Influence of age on contractile response to insulin-like growth factor 1 in ventricular myocytes from spontaneously hypertensive rats

Evidence suggests a pathophysiological role of insulin-like growth factor 1 (IGF-1) in hypertension. Cardiac function is altered with advanced age, similar to hypertension.
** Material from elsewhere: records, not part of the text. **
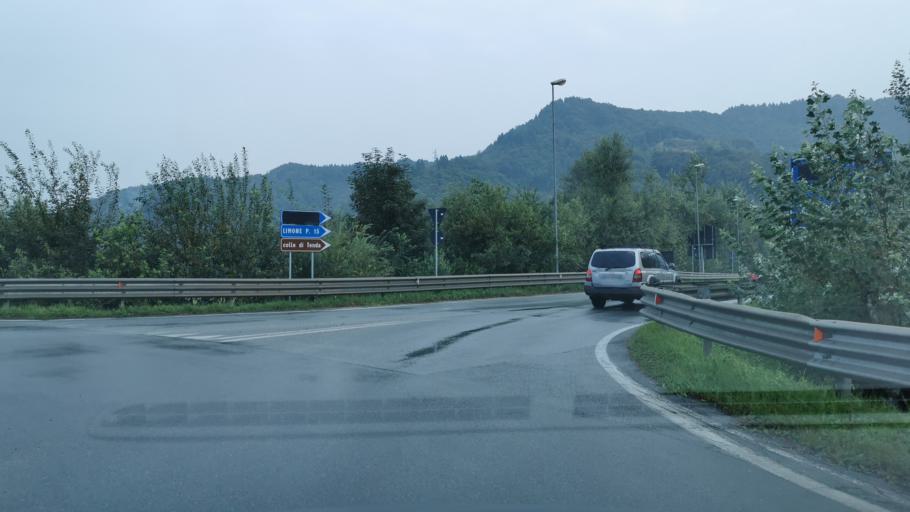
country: IT
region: Piedmont
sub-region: Provincia di Cuneo
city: Robilante
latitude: 44.3051
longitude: 7.5050
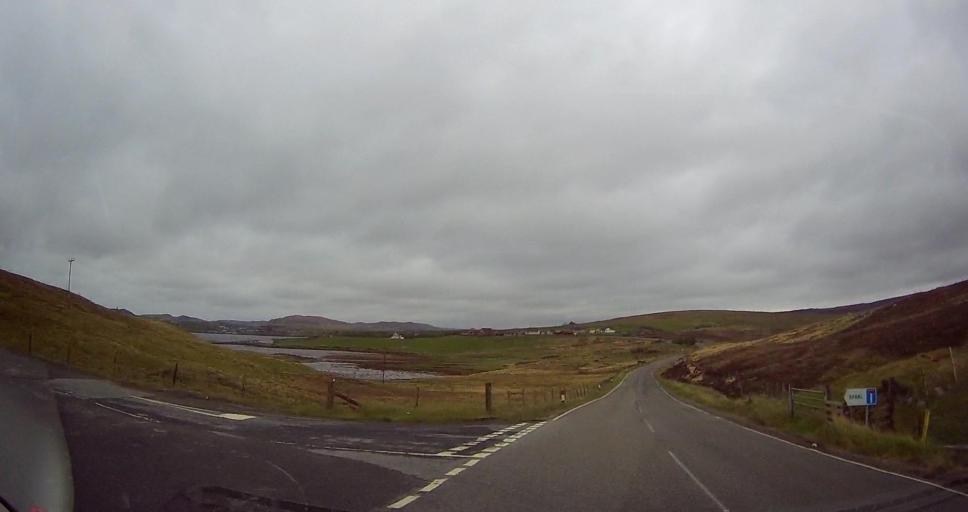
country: GB
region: Scotland
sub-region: Shetland Islands
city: Lerwick
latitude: 60.3801
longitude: -1.3423
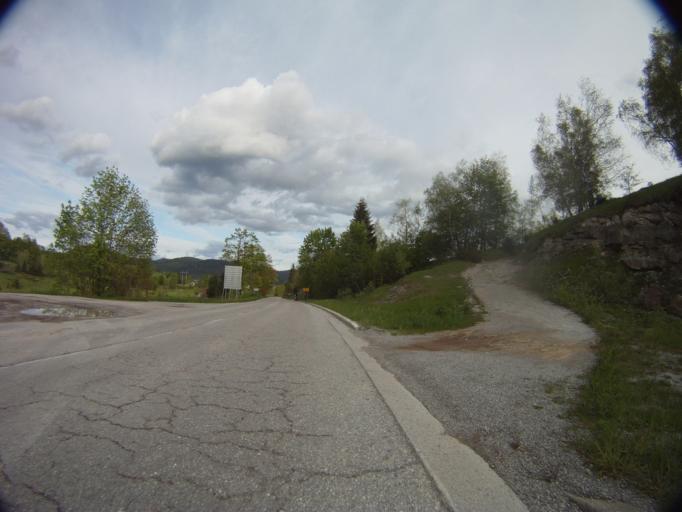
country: HR
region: Primorsko-Goranska
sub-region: Grad Delnice
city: Delnice
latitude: 45.3802
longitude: 14.9138
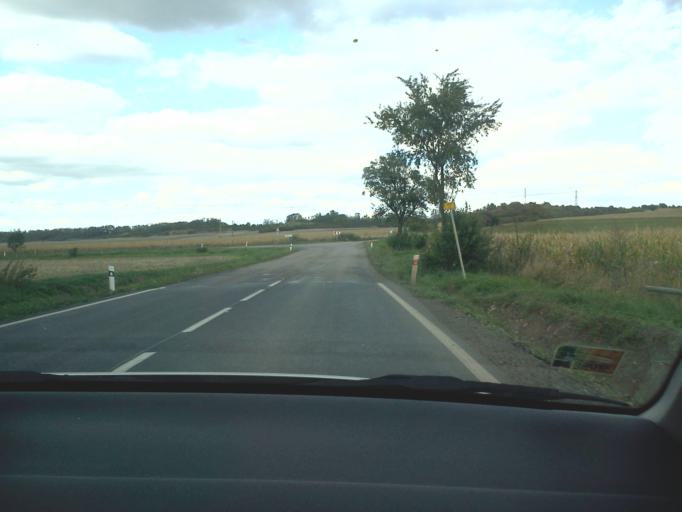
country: CZ
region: Central Bohemia
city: Cesky Brod
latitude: 50.1140
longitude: 14.8615
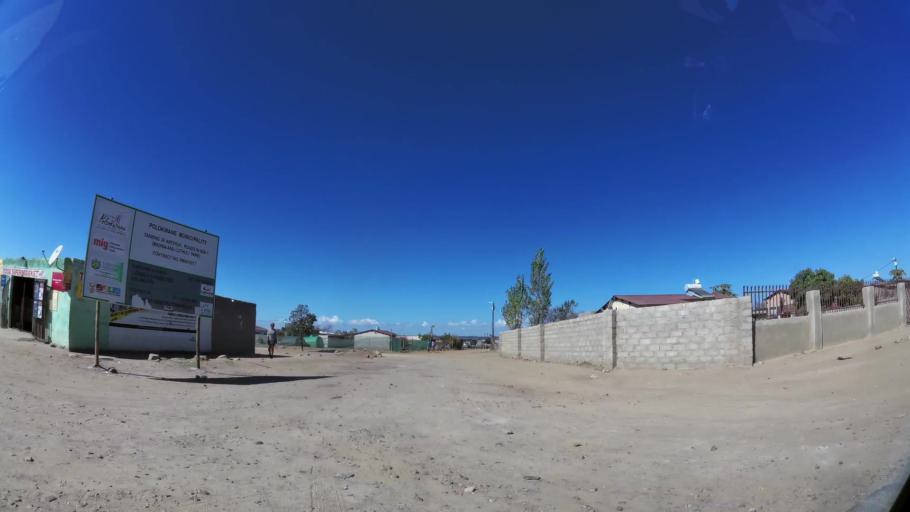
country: ZA
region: Limpopo
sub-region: Capricorn District Municipality
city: Polokwane
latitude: -23.8580
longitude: 29.4124
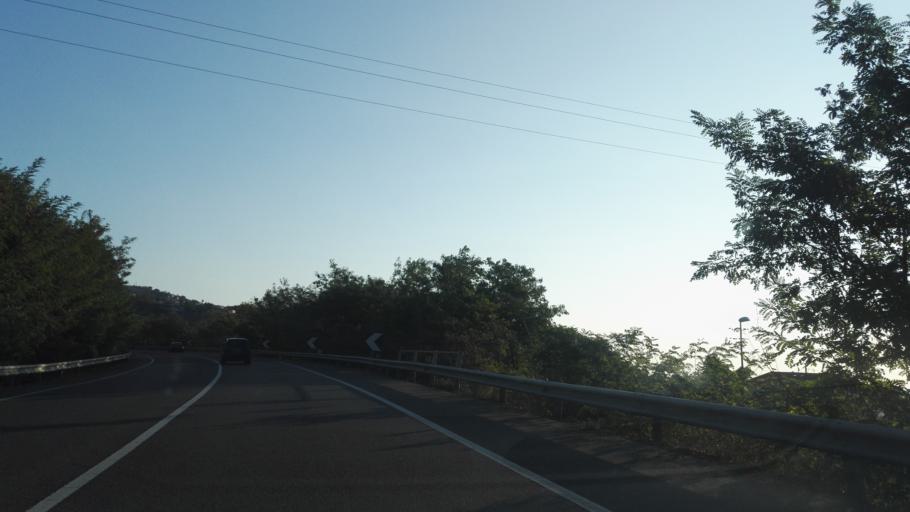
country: IT
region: Calabria
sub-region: Provincia di Catanzaro
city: Montepaone Lido
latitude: 38.7367
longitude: 16.5455
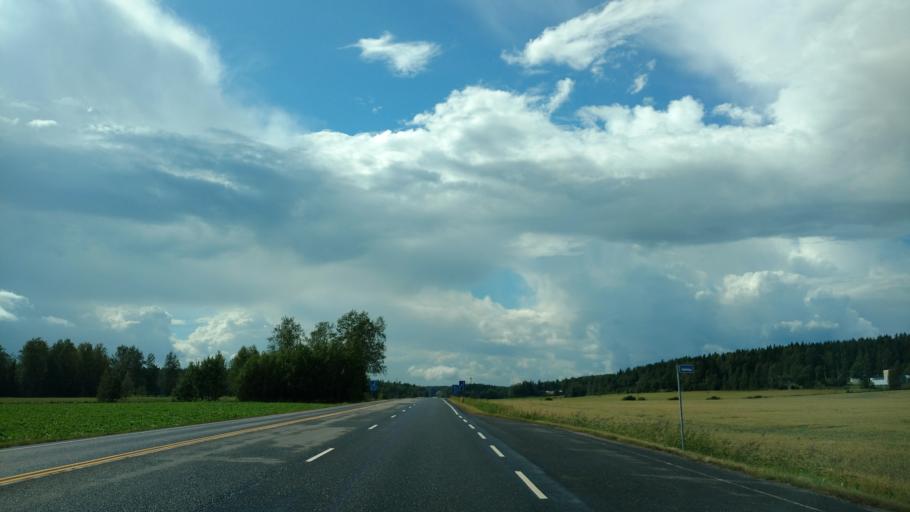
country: FI
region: Varsinais-Suomi
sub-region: Salo
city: Halikko
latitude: 60.3761
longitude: 22.9682
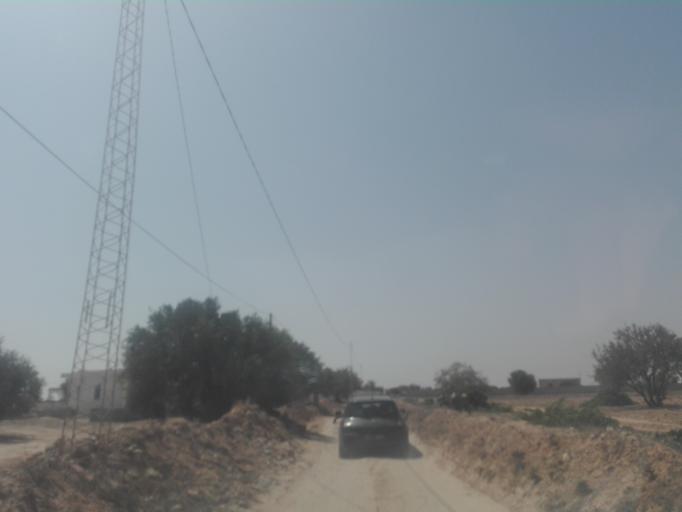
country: TN
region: Madanin
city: Zarzis
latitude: 33.5267
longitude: 11.0662
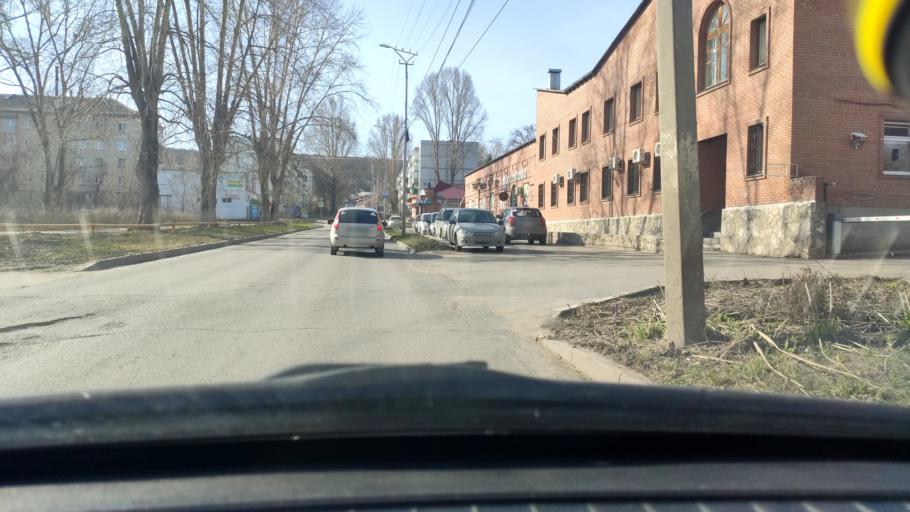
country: RU
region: Samara
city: Zhigulevsk
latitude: 53.3972
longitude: 49.4975
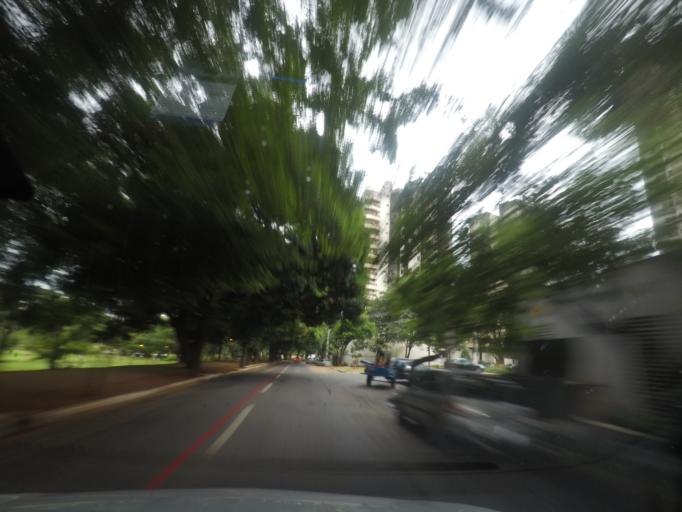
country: BR
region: Goias
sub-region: Goiania
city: Goiania
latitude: -16.6807
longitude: -49.2721
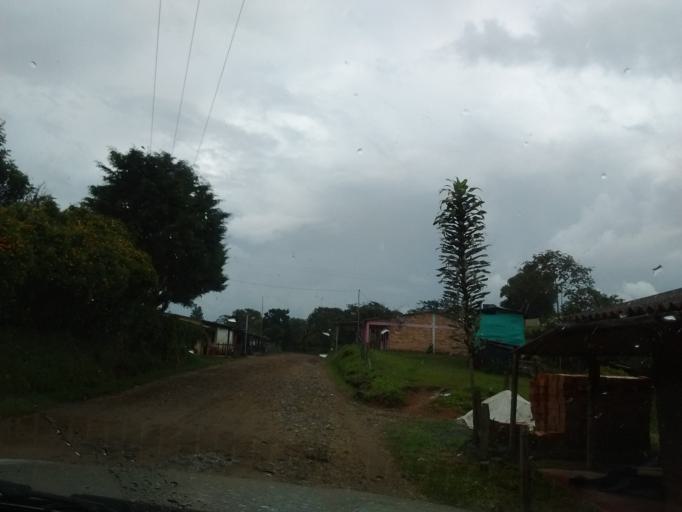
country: CO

Accordingly, the effects of IGF-1 on cardiac myocyte shortening and intracellular Ca2+ were evaluated in hypertension at different ages. Ventricular myocytes were isolated from Wistar-Kyoto rats (WKY) and spontaneously hypertensive rats (SHR), aged 12 and 36 weeks. Mechanical and intracellular Ca2+ properties were examined by edge-detection and fluorescence microscopy. At 12 weeks, IGF-1 (1 to 500 ng/mL) increased peak twitch amplitude (PTA) and FFI changes (Delta FFI) in a dose-dependent manner in WKY myocytes, with maximal increases of 27.5% and 35.2%, respectively, However, IGF-1 failed to exert any action on PTA and Delta FFI in the age-matched SHR myocytes. Interestingly, at 36 weeks, IGF-1 failed to exert any response in WKY myocytes but depressed both PTA and Delta FFI in a dose-dependent manner in SHR myocytes, with maximal inhibitions of 40.5% and 16.1%, respectively. Myocytes from SHR or 36-week WKY were less sensitive to norepinephrine (1 mu mol/L) and KCl (30 mmol/L). Pretreatment with nitric oxide synthase inhibitor N-omega-nitro-L-arginine methyl ester (L-NAME, 100 mu mol/L) did not alter the IGF-1-induced response in 12-week WKY myocytes but unmasked a positive action in 12-week SHR and 36-week WKY myocytes. L-NAME also significantly attenuated IGF-1-induced depression in 36-week SHR myocytes. In addition, the Ca2+ channel opener Bay K8644 (1 mu mol/L) abolished IGF-l-induced cardiac depression in 36-week SHR myocytes. Collectively, these results suggest that the IGF-l-induced cardiac contractile response was reduced with advanced age as well as with hypertension. Alterations in nitric oxide and intracellular Ca2+ modulation may underlie, in part, the resistance to IGF-1 in hypertension and advanced age.